In the caches of my non-English pages both meta tags are identical. I.e., in cached French pages both meta tags are "charset=ISO-8859-1", and in cached Chinese pages both are "charset=Big5" or "charset=GB2312".

But in the English pages the two meta tags are different.

The meta tag pre-pended by Google is: <meta http-equiv="Content-Type" content="text/html; charset=US-ASCII">.

Below the Google stuff is my doc type and meta tag: <meta http-equiv="Content-Type" content="text/html; charset=iso-8859-1" />.

This has left me more confused. I can understand why Google would see the encoding of Chinese pages correctly even without my meta tag, because the text is actually created in that encoding. But the French pages are created with notepad on the same PC and keyboard as the English pages. The only difference is that I occasionally toggle between FR and EN on the MS language interface to produce characters with accents.

I am not enough of an expert on encoding to understand why this should be, or more importantly, whether I should worry about it. :(

g1smd

12:07 pm on Oct 11, 2006 (gmt 0)

WebmasterWorld Senior Member 10+ Year Member Top Contributors Of The Month



I would report that as a possible bug to Google.
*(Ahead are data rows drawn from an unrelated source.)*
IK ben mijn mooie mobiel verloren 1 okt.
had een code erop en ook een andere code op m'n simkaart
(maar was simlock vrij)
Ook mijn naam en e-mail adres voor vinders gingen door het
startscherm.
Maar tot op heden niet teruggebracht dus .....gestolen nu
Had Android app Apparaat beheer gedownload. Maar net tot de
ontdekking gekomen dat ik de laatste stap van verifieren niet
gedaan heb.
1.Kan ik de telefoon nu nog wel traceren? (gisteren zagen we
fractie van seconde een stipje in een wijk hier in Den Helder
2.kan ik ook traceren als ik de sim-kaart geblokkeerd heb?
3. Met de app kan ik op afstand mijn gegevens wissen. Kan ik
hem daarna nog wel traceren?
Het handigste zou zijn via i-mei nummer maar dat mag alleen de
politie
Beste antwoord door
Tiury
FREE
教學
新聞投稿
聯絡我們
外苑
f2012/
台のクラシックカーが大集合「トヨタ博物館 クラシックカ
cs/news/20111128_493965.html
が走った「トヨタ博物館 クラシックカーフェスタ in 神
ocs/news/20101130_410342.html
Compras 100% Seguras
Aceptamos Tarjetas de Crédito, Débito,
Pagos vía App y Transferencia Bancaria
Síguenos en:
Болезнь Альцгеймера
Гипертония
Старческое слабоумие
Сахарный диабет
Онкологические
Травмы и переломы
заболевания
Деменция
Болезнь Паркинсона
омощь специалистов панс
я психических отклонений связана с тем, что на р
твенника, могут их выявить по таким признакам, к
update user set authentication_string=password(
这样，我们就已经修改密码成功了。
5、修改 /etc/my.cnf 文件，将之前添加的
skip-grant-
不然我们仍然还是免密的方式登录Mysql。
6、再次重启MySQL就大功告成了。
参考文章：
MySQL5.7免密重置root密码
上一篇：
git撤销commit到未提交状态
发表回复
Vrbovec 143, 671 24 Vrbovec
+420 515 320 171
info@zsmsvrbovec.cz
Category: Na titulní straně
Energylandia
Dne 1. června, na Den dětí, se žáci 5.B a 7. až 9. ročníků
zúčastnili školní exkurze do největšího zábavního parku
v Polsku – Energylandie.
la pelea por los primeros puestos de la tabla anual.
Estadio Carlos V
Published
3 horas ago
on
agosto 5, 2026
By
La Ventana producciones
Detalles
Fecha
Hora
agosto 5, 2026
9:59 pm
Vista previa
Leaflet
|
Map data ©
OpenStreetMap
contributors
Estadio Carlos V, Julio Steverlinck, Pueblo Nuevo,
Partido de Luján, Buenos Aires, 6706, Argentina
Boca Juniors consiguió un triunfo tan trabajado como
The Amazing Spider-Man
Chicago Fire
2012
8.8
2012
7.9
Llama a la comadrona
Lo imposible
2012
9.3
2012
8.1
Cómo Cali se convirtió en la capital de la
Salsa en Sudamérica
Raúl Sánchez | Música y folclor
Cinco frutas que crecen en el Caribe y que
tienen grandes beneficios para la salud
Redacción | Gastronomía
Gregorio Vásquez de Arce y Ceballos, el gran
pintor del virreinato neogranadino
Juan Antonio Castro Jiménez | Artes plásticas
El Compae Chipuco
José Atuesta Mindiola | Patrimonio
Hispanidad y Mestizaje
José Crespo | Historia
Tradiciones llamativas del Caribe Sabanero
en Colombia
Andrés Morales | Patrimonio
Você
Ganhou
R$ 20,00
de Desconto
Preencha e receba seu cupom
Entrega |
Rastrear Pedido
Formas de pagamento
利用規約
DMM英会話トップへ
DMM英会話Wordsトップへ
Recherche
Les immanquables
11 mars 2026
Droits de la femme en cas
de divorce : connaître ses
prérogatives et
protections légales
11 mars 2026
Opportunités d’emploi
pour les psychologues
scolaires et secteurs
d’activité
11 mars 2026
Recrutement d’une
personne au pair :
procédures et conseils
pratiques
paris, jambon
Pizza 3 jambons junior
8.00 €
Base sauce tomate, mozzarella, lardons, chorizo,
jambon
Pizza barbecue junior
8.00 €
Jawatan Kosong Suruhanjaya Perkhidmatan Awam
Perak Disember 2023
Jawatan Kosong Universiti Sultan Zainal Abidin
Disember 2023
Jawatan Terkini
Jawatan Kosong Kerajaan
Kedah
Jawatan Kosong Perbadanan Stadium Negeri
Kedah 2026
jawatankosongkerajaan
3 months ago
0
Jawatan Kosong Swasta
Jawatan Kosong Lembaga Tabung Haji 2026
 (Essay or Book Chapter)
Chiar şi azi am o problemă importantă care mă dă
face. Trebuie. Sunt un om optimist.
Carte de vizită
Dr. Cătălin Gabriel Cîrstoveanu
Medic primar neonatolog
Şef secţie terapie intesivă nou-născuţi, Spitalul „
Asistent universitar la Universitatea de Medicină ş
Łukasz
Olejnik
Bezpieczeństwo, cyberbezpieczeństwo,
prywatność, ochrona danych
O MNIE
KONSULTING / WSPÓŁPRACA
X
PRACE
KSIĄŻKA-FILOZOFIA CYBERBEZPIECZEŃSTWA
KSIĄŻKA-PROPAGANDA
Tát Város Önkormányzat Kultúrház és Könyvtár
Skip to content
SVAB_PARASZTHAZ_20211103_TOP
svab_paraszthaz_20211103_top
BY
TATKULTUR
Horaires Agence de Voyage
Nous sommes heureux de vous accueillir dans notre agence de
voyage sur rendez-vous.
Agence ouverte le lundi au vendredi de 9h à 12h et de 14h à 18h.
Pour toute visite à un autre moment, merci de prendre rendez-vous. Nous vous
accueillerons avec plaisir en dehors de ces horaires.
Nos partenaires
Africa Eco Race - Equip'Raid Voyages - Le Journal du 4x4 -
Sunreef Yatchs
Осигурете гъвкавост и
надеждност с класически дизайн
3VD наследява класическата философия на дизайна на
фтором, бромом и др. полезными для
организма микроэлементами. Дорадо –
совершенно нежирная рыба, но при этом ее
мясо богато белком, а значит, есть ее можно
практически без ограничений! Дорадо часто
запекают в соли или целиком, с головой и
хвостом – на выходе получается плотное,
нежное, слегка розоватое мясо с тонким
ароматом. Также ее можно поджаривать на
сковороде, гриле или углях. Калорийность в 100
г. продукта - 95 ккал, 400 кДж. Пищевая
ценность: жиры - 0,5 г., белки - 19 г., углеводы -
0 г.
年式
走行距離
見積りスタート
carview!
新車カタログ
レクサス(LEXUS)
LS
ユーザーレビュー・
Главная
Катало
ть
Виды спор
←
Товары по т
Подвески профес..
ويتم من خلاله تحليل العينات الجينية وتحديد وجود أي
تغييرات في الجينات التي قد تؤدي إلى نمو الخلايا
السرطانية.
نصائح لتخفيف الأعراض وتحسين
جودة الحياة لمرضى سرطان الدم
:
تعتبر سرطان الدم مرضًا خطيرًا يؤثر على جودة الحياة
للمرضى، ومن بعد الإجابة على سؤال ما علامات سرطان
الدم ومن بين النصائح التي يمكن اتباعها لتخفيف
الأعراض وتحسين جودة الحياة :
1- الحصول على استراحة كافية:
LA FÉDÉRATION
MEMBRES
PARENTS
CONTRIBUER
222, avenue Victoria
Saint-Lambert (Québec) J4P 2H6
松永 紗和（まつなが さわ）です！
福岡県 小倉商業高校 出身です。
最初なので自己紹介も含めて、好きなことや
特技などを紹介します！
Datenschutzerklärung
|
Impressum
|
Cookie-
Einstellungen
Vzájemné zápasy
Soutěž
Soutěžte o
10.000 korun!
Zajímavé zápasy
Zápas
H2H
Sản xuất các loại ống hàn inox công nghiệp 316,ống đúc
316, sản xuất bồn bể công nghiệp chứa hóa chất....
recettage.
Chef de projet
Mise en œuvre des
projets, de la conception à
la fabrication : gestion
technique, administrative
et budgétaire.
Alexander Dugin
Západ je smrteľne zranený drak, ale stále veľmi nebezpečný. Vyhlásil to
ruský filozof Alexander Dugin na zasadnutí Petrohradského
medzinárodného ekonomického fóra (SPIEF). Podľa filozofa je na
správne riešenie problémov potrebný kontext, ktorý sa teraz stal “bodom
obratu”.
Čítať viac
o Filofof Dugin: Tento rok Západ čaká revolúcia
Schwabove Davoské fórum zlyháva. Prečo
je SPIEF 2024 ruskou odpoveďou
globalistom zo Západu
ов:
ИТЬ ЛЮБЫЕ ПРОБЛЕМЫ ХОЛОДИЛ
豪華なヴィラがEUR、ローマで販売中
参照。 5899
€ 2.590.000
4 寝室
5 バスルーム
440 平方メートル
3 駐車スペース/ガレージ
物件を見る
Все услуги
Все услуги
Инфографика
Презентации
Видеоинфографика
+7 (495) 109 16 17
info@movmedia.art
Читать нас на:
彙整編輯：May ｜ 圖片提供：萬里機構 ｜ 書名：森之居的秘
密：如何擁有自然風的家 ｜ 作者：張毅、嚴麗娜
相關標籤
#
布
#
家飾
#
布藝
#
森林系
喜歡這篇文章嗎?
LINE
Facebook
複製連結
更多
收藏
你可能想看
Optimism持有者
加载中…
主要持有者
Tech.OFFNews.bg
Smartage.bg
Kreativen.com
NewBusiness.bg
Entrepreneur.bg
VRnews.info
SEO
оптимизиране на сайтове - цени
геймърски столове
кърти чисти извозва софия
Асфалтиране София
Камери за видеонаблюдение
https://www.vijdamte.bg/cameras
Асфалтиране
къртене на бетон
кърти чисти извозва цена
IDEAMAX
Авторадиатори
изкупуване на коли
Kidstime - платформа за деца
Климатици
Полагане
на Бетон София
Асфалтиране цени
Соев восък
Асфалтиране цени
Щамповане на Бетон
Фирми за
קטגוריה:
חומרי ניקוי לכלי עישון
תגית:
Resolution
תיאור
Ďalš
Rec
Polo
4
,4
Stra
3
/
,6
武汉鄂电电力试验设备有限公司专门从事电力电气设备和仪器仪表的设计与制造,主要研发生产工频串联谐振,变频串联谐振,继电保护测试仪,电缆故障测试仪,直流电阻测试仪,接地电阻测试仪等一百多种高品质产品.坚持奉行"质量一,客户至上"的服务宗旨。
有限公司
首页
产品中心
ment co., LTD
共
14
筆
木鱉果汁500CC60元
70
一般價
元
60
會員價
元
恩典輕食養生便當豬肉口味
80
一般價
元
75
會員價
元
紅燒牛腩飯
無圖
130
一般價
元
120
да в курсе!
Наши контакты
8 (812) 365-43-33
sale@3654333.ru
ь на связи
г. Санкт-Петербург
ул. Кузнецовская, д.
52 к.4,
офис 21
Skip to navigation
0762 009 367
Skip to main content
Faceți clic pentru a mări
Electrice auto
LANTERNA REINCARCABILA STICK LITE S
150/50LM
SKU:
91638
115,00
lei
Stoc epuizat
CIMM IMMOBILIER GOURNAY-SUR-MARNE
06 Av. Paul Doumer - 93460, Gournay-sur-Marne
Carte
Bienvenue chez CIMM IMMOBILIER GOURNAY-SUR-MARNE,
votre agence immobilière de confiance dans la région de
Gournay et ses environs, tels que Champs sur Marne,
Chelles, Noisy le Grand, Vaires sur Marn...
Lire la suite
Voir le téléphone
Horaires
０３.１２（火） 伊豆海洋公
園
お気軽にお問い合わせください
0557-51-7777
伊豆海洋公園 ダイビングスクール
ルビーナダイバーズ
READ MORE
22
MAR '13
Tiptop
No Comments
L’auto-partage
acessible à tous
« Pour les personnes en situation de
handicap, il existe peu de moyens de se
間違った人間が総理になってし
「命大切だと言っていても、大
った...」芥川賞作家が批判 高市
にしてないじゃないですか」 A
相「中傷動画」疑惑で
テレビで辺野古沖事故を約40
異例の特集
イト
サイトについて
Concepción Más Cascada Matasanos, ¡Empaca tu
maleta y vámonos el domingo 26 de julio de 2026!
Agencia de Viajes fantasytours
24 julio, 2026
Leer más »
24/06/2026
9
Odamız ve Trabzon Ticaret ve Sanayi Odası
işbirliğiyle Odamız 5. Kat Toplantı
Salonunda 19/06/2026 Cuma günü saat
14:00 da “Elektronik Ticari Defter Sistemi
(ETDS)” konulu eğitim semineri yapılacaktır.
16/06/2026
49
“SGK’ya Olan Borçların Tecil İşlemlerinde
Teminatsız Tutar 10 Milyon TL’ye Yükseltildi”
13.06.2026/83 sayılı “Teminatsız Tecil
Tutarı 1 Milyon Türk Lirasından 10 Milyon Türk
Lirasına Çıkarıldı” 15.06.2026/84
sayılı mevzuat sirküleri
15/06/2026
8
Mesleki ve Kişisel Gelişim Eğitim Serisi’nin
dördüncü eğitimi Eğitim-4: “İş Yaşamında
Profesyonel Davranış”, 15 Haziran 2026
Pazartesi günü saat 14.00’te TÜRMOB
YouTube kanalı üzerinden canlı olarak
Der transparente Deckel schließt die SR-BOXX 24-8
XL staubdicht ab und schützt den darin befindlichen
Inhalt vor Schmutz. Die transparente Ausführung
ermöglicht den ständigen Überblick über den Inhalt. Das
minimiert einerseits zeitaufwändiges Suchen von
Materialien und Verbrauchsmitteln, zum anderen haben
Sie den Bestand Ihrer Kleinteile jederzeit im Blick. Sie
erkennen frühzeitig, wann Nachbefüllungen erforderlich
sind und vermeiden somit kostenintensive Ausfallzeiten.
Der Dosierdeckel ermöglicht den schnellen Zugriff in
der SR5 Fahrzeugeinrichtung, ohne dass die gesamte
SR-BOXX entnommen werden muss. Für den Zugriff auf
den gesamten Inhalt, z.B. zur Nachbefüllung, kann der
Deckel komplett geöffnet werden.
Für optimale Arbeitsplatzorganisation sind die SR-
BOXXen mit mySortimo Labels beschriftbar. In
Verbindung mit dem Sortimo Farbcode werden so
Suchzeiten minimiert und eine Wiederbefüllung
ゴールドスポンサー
See if you can grab the attention of either Vanessa Fox or Adam Lasnik on that one... however, getting the encoding wrong like that where both encodings are very similar isn't a major problem. However, it would be nice if it was 100% right.

HarryM

12:59 pm on Oct 11, 2006 (gmt 0)

WebmasterWorld Senior Member 10+ Year Member



I think I may have stumbled on the answer. In the footer of all my English language sites I was using &copy; which probably generated a non-8859 character, possibly forcing Google to see the page as ASCII. None of my non-English sites use &copy;

I have now deleted it from all, so will have to wait for the next crawl to see whether this was the problem.

[added]
trinorthlighting,
You mentioned you have a similar problem. I notice you also use &copy; in your site's footer. May be coincidence, of course.:)
[/added]

[edited by: HarryM at 1:04 pm (utc) on Oct. 11, 2006]

trinorthlighting

1:04 pm on Oct 11, 2006 (gmt 0)

WebmasterWorld Senior Member 10+ Year Member



That is what I thought as well, but it never changed for our site. I would not really worry about it to much if your pages are indexed and rank well.